The entire film is an interview session wherein Bill relays the story of Manny and what happened to set him on a course with fate in 1980. He isn’t making excuses for his brother or himself; he’s merely setting the record straight with facts from his perspective as a man led astray by the system. To hear him speak of Manny and the man he was is to see someone you know and love that got a raw deal in life and needed help. When the world doesn’t want to confront the issue, though, there’s often little to be done. So what do you do upon discovering tragedy occurred by his hands? Do you “help” him escape the consequences or do you trust justice will treat him right?
Bill chose the latter and he expresses the anguish that doing so provided. As tough a decision it was, however, he also acknowledges he had no choice. What’s to say another incident didn’t occur wherein Manny harmed a family member or a neighbor? What’s to say a car engine backfiring didn’t trigger a fight or flight mentality while playing with nieces and nephews like it had with his son years previous? Doing the right thing is ultimately the only choice we’re given because the other route renders the consequences of our own actions as deplorable as the initial event. Bill had a duty to himself, his community, and his brother to tell the truth and let the repercussions be felt. Manny simply wasn’t in his right mind.

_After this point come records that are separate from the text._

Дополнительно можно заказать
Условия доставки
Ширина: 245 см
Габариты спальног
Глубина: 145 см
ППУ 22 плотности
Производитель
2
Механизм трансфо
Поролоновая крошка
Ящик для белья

It’s a tragic tale of agony and woe that somehow gets more excruciating as it continues. Because while Last Day of Freedom is about Bill’s compassionate actions and Manny’s heroic life marred by mental illness and an unforgiveable mistake, there’s still a place for the court system to be vilified for its faults too. Hearing about his lawyer’s ineptitude, the political climate concerning the death penalty pulling strings, and the complete lack of respect for PTSD as a reality will make you sick. It’s amazing that through it all Manny somehow remains alert, remorseful, and charitable. Reading about what he did for his last meal during the end captions shows how even convicted murderers can provide us a glimmer of hope for the future.

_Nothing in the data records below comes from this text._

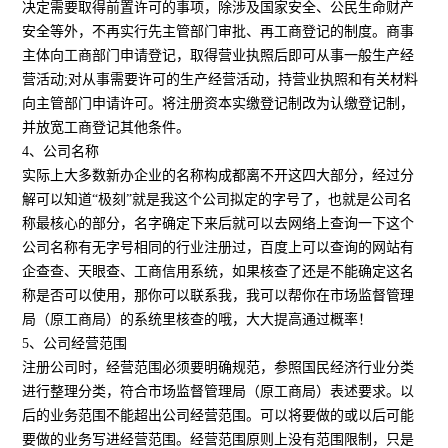
决定需要取得前置许可的事项，除涉及国家安全、公民生命财产
安全等外，不再实行先主管部门审批、再工商登记的制度。商事
主体向工商部门申请登记，取得营业执照后即可从事一般生产经
营活动;对从事需要许可的生产经营活动，持营业执照和有关材料
向主管部门申请许可。将注册资本实缴登记制改为认缴登记制，
并放宽工商登记其他条件。
4、公司名称
实际上大多数新办企业的名称构成都离不开这四大部分，经过分
解可以知道“极刻”就是我这个公司拟定的字号了，也就是公司名
称最核心的部分，名字确定下来后就可以去网络上查询一下这个
公司名称有无字号相同的行业注册过，百度上可以查询的网站有
企查查、天眼查、工商信用系统，如果核查了还是不能确定这名
称是否可以使用，那你可以联系我，我可以帮你在市场监督管理
局（原工商局）的系统里核查的哦，大大提高通过概率！
5、公司经营范围
注册公司时，经营范围必须要明确规范，参照国民经济行业分类
进行整理分类，符合市场监督管理局（原工商局）表述要求。以
后的业务范围不能超出公司经营范围。可以将要做的或以后可能
要做的业务写进经营范围。经营范围原则上没有范围限制，只是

I only wonder how much more affecting it would be without the animation. There’s charm to the rotoscoping of minimal lines and colors scrawled above the footage, but I don’t see a purpose to the aesthetic decision. Using this effect allows imaginative room to maneuver scenes where they can’t actually go and yet the filmmakers never put anything onscreen real life couldn’t already do itself. Some rotoscoping looks like a Photoshop filter that begs asking what the artistic point even was. Use stock clips from Vietnam, throw family photos of Bill and Manny up, and show the former’s authentic emotions build without filter. The animation becomes as a barrier, distancing us from his humanity and that’s the exact opposite of what should be happening.